Proteins are crucial for the function of cells in living organisms. Now, researchers have developed a machine leaning-led process capable of designing proteins better that rival the functionality of those in nature.
Proteins consist of hundreds or thousands of amino acids that specify both its structure and function. Although past methods have been able to design proper structure, function has been more difficult.
To address these issues, Rama Ranganathan, a professor of biochemistry and molecular biology at the University of Chicago, and his colleagues realized that in the last 15 years, genome bases have been growing exponentially and contain massive amounts of data about both protein structure and function. Creating mathematical models from the data, they were then able to use machine-learning methods to unlock new information about their design rules.
"We generally assume that to build something, you have to first deeply understand how it works," says Ranganathan. "But if you have enough data examples, you can use deep learning methods to learn the rules of design, even as you are understanding how it works or why it's built that way."
In the research, the team studied the chorismate mutase family of metabolic enzymes, a kind of protein essential for bacteria, fungi, and plants. With their machine-learning models, they were then able to decode the design rules behind the proteins.

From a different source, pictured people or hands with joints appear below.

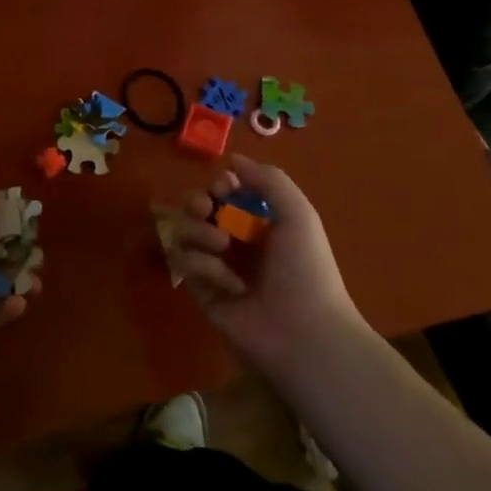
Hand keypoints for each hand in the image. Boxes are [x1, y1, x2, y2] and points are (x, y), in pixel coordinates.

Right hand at [160, 154, 362, 378]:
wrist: (304, 332)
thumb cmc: (306, 269)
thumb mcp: (298, 214)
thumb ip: (268, 180)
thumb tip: (233, 159)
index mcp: (259, 221)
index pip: (225, 191)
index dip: (220, 184)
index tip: (225, 188)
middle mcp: (235, 240)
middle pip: (198, 207)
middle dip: (197, 202)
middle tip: (207, 209)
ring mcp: (216, 265)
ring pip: (184, 231)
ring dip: (197, 231)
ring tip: (220, 245)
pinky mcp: (201, 291)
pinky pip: (184, 263)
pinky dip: (202, 266)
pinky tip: (227, 283)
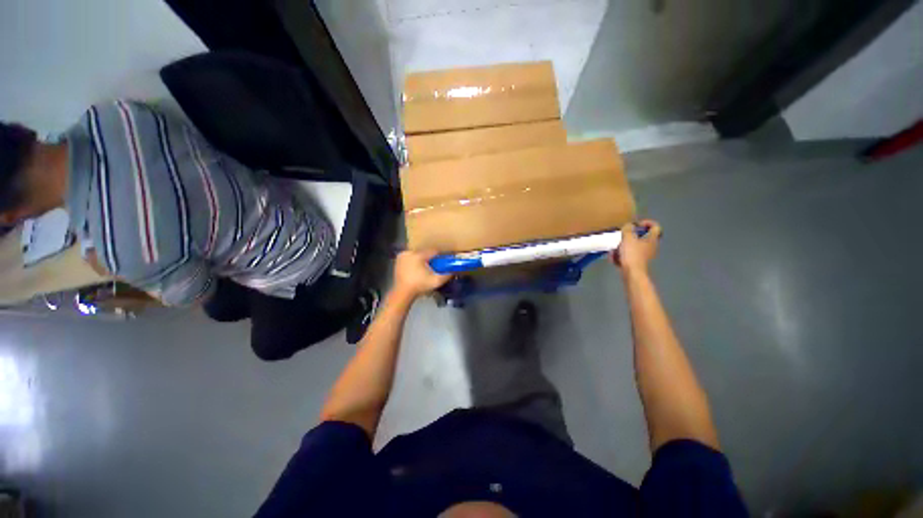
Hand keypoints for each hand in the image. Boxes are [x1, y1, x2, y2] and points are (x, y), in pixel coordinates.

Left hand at [393, 250, 451, 298]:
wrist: (402, 293)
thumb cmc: (419, 286)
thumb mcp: (436, 281)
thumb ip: (447, 275)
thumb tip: (454, 271)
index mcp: (419, 255)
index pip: (434, 250)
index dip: (440, 256)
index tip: (443, 261)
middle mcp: (410, 252)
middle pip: (425, 252)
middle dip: (430, 258)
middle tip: (434, 266)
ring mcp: (402, 255)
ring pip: (417, 254)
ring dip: (422, 259)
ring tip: (425, 268)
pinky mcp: (398, 260)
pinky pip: (410, 257)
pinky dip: (414, 261)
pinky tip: (416, 269)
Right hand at [612, 219, 662, 275]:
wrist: (632, 273)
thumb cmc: (632, 254)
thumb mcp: (627, 238)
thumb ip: (628, 229)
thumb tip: (629, 225)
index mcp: (652, 239)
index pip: (655, 227)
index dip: (647, 223)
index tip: (636, 224)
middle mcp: (651, 247)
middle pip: (642, 237)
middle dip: (630, 237)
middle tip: (622, 237)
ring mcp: (645, 256)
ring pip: (633, 247)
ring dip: (623, 247)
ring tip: (614, 249)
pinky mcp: (637, 263)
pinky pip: (629, 256)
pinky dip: (622, 256)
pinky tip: (613, 258)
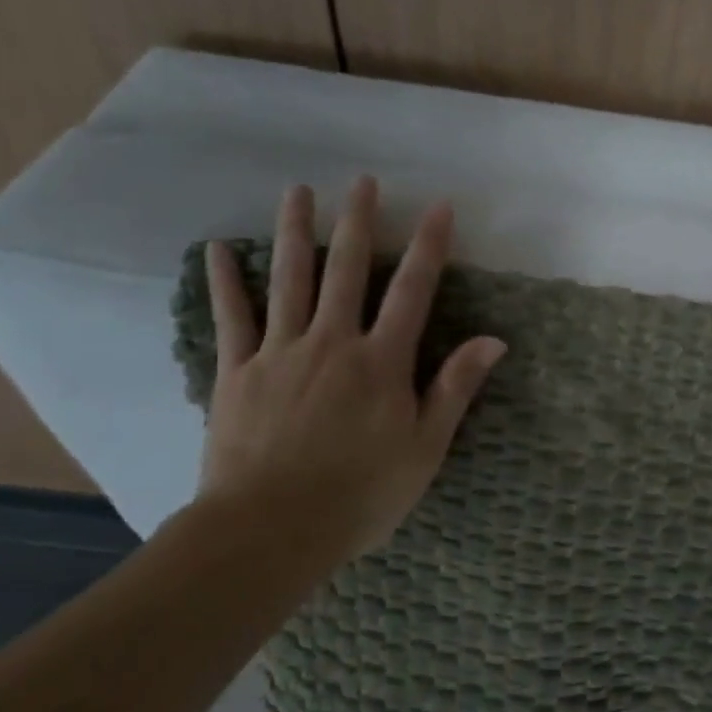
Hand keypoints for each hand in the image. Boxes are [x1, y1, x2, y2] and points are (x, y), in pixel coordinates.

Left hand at [197, 177, 504, 560]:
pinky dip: (225, 282)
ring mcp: (280, 353)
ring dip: (294, 232)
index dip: (429, 247)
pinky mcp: (238, 373)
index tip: (439, 207)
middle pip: (346, 270)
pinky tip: (217, 250)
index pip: (413, 291)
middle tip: (362, 181)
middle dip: (358, 223)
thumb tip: (493, 341)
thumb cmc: (361, 494)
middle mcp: (332, 343)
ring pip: (289, 280)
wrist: (271, 530)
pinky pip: (232, 318)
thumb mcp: (425, 447)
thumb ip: (455, 388)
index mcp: (381, 362)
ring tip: (298, 191)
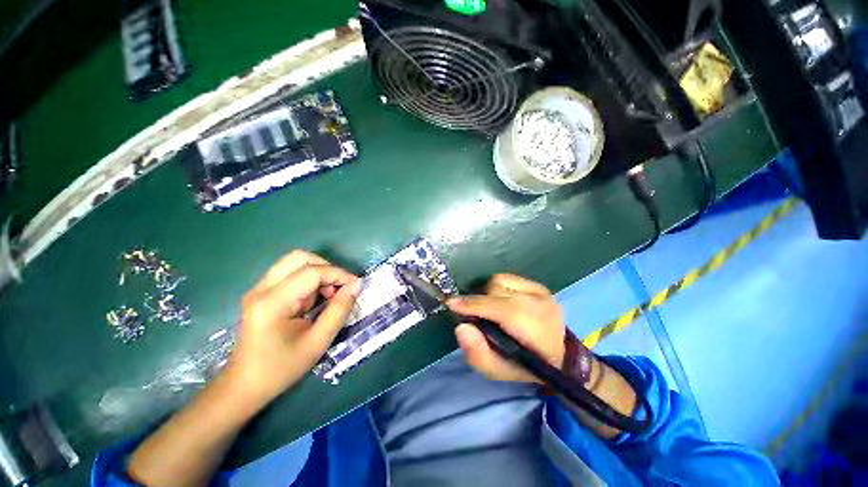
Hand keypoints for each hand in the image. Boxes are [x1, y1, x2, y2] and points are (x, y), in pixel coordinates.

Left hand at [227, 250, 360, 403]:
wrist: (245, 385)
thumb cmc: (282, 368)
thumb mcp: (318, 341)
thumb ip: (340, 310)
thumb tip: (357, 284)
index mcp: (273, 303)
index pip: (311, 272)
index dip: (338, 274)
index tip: (356, 286)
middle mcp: (261, 289)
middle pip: (299, 257)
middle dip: (326, 268)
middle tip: (338, 288)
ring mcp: (258, 289)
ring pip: (295, 262)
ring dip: (318, 273)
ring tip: (327, 296)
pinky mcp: (261, 292)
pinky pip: (290, 273)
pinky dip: (309, 280)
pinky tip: (313, 300)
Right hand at [448, 274, 565, 383]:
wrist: (560, 355)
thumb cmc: (526, 366)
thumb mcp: (499, 371)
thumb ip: (478, 353)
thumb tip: (461, 327)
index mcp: (535, 330)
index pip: (499, 309)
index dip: (473, 305)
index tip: (451, 304)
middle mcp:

To see how they worked, the researchers then created synthetic genes to encode for proteins, cloned them into bacteria, and watched them proliferate. All in all, they saw that their artificial proteins had the same catalytic function as natural chorismate mutase proteins.
The researchers will now work to understand how the models came to their conclusions. They also hope to use their new platform to develop proteins that may be able to address societal problems like climate change. Ranganathan and Associate Professor Andrew Ferguson have already created a company called Evozyne to commercialize their technology in domains spanning energy, environment, catalysis, and agriculture.
"This system gives us a platform for rationally engineering protein molecules in a way that we always dreamed we could," says Ranganathan. "Not only can it teach us the physics of how proteins work and how they evolve, it can help us find solutions for issues like carbon capture and energy harvesting. Even more generally, the studies in proteins might even help teach us how the deep neural networks behind modern machine learning actually work."